(Exercise material)

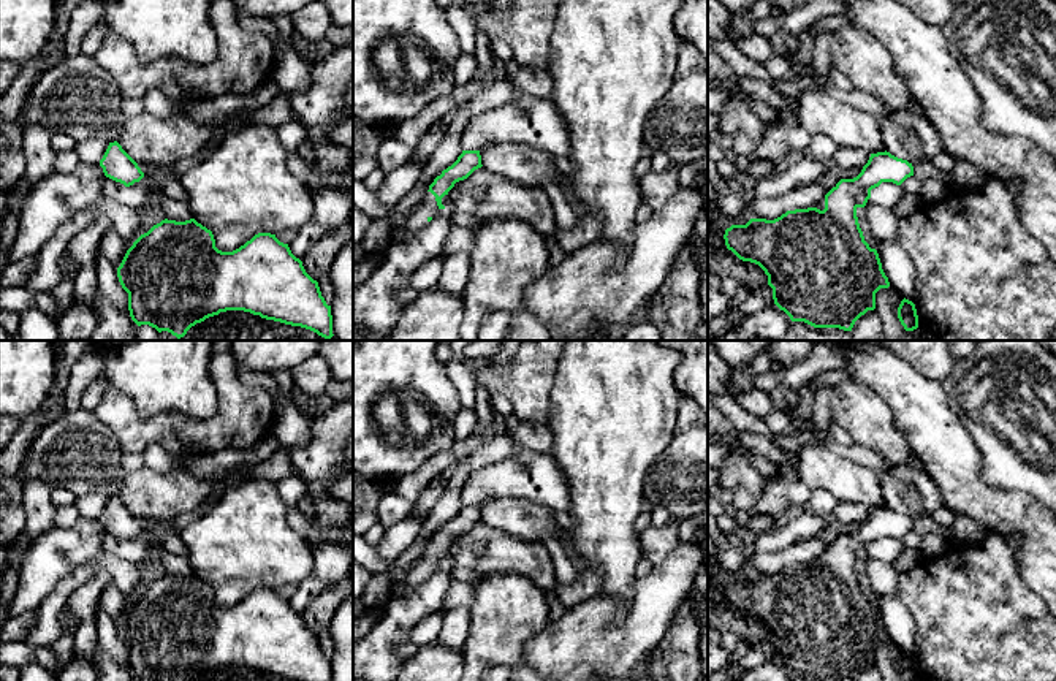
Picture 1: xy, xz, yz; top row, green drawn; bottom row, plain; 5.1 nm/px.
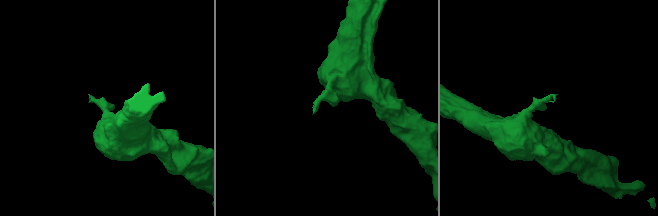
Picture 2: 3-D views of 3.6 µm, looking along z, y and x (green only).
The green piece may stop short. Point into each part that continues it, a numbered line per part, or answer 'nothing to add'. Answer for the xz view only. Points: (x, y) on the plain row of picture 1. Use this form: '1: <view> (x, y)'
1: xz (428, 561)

(End Exercise material)
(Exercise material)

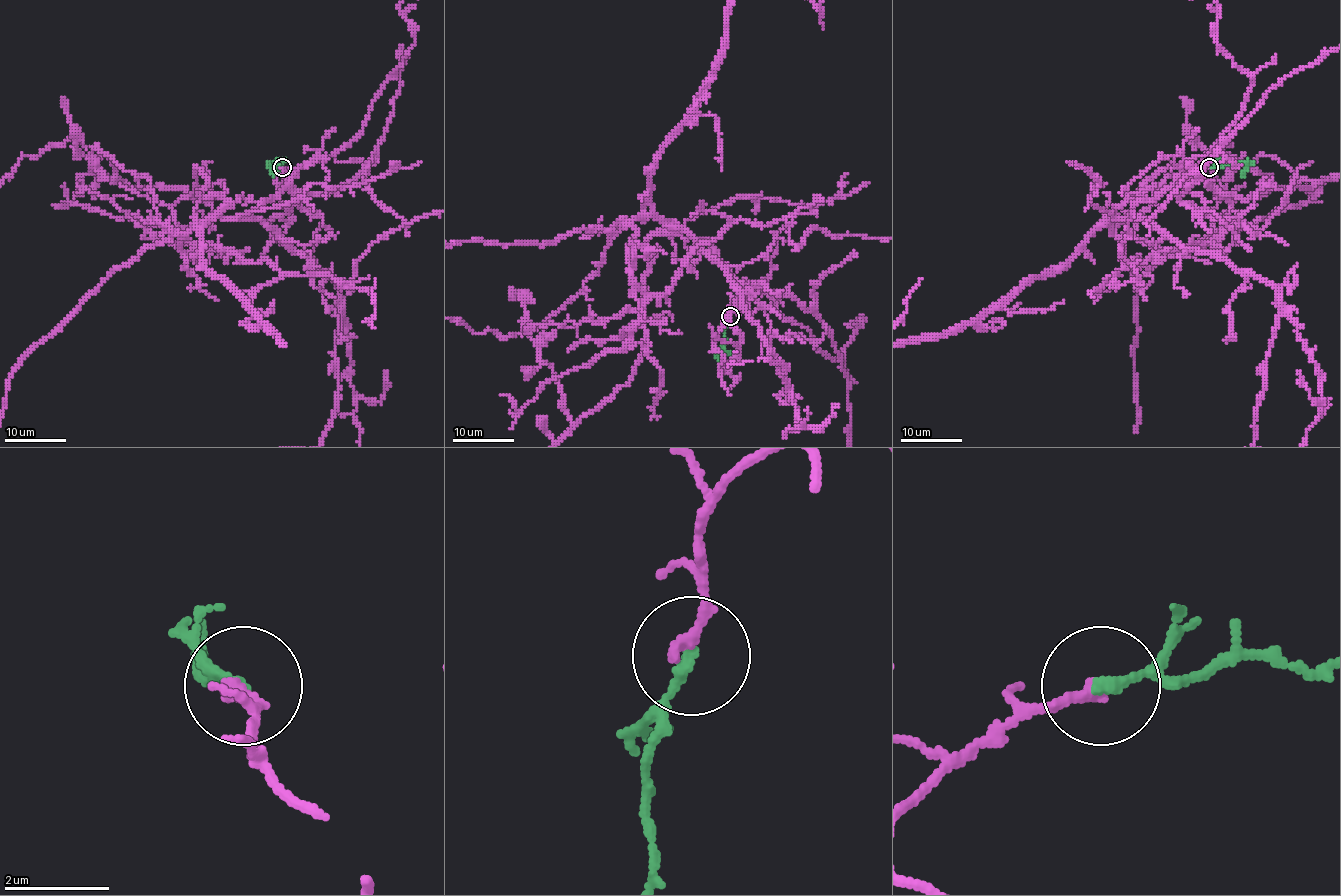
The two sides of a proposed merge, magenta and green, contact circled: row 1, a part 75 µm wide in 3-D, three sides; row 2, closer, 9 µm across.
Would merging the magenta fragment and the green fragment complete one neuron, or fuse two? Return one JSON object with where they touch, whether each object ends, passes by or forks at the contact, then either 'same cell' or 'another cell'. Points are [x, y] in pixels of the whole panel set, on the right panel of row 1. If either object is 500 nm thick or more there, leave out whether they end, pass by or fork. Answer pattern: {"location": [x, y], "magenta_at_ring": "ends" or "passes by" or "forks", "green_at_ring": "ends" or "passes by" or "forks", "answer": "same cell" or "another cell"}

(End Exercise material)

• _What you need to do_
I'd like every line with the string "magenta" copied from the listing.

• _Worked solution_
The two sides of a proposed merge, magenta and green, contact circled: row 1, a part 75 µm wide in 3-D, three sides; row 2, closer, 9 µm across.
Would merging the magenta fragment and the green fragment complete one neuron, or fuse two? Return one JSON object with where they touch, whether each object ends, passes by or forks at the contact, then either 'same cell' or 'another cell'. Points are [x, y] in pixels of the whole panel set, on the right panel of row 1. If either object is 500 nm thick or more there, leave out whether they end, pass by or fork. Answer pattern: {"location": [x, y], "magenta_at_ring": "ends" or "passes by" or "forks", "green_at_ring": "ends" or "passes by" or "forks", "answer": "same cell" or "another cell"}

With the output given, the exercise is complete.